◆ Page text:
◆ ◆ ◆ ◆ ◆

Court Denies Employer’s Access to Social Media Posts in FLSA Collective Action and Sends Warning: If You Want Access to Social Media, Come with Both Barrels Loaded … Leave the Water Gun at Home

Posted in Employment Class & Collective Actions, Wage & Hour

A federal court has denied a defendant-employer’s request that plaintiffs sift through and turn over all their social media posts made during their work hours in an FLSA collective action in which the plaintiffs claim their employer failed to give them meal breaks. How did that happen? I thought you’d never ask.

By way of background, Jewell v. Aaron’s Inc., is a nationwide,1,700+ FLSA collective action pending in the Northern District of Georgia. In the suit (Complaint accessible here), the class plaintiffs (current and former employees of Aaron’s) claim they were not paid for their 30-minute meal periods. As you might imagine, with that many plaintiffs discovery has been difficult. So with that, the parties got creative. They were able to work together to narrow the issues and determined that of the 1,700+ class members, discovery would only be served and responded to by 87 of the opt-in plaintiffs (the “Discovery Plaintiffs”). I won’t go into all the details about that discovery (you may read the Defendant’s Memorandum in Support of Motion for Court Approval of Discovery Request to a Small Number of Randomly-Selected Opt-In Plaintiffs here), because I want to focus on the social media portion of the discovery dispute.

Specifically, in one request for production, Aaron’s asked the Discovery Plaintiffs to produce:

“All documents, statements, or any activity available that you posted on any internet Web site or Web page, including, but not limited to Facebook, MySpace, LinkedIn, Twitter, or a blog from 2009 to the present during your working hours at an Aaron’s store.”

◆ ◆ ◆ ◆ ◆

◆ Jobs:
1. Retype the Aaron's lawsuit post between "A federal court" and "you’d never ask.", inclusive.
2. In the Aaron's lawsuit post, how many opt-in plaintiffs were to serve and respond to discovery?
3. Write what comes next in the Aaron's lawsuit post, picking up after its last sentence.

◆ Source excerpt:
◆ ◆ ◆ ◆ ◆

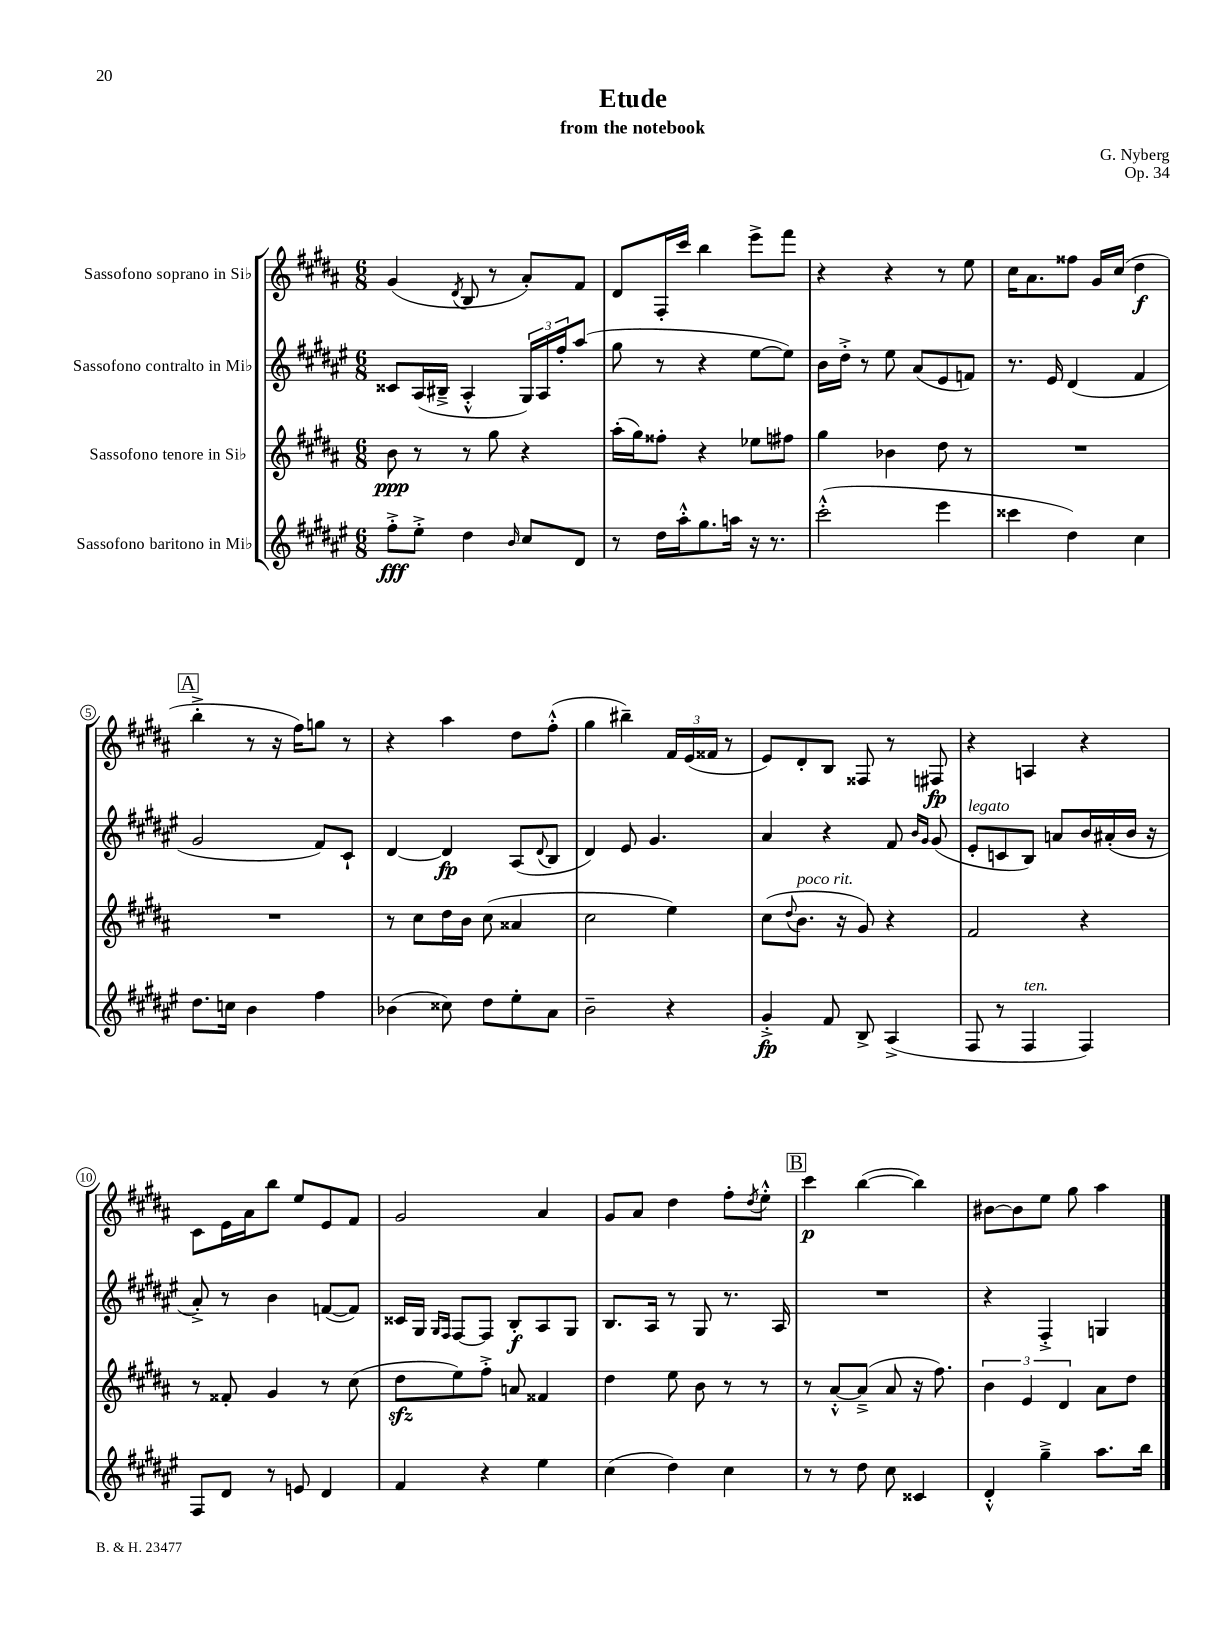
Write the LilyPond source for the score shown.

◆ ◆ ◆ ◆ ◆

◆ Replies:
1.
A federal court has denied a defendant-employer’s request that plaintiffs sift through and turn over all their social media posts made during their work hours in an FLSA collective action in which the plaintiffs claim their employer failed to give them meal breaks. How did that happen? I thought you’d never ask.

2. 87

3.
To support its argument that the requested information was relevant, Aaron’s produced a Facebook post from the named plaintiff (“Plaintiff Jewell”) that stated that Plaintiff Jewell was taking a lunch break: “At workkkk…on lunch….ready to go home… work two hrs in am then offffff for the day.” The date and time of the post was illegible on the printout Aaron’s received, and Aaron’s argued the date/time stamp should be legible “if provided by Plaintiff.” Aaron’s then argued that other postings (whose date and time stamps were also illegible) also suggested that Plaintiff Jewell was using work time to make his personal posts on Facebook, i.e., take a break from work, including:

  • “Hmmm the joys of driving over a hundred miles in three cities to collect payments of non renewed accounts…..life of a cam on Saturdays.”
  • “At work til 6pm… lots of work to do today…so very little time to do it”
  • • It may be 930 am on a Saturday….but I have this think I do every Saturday between 8 and 9…..its called work lol”
  • “About to be off work oh how I can’t wait….”
  • Hmmm….ready to be off work….”
  • En work blows today…Ready to be at home chillin…”
  • Sitting here at work…kinda sleep”
  • At work.. hmmm all I am gonna say”

Aaron’s argued it was likely that many of the opt-in plaintiffs made similar posts, that some of the posts may directly show that the poster was taking a lunch break at the time, and that the date and time stamp of other posts may indicate that the poster spent a chunk of 30 minutes or more during the work day engaged in a series of successive personal posts such that there would be a 30-minute period the poster’s work day that would be appropriately excluded from the compensable time the poster could claim he or she could not take breaks during the day because of work pressures. The speculative “it was likely,” “may directly show” and “could indicate” language became significant in the court’s ultimate decision on the issue.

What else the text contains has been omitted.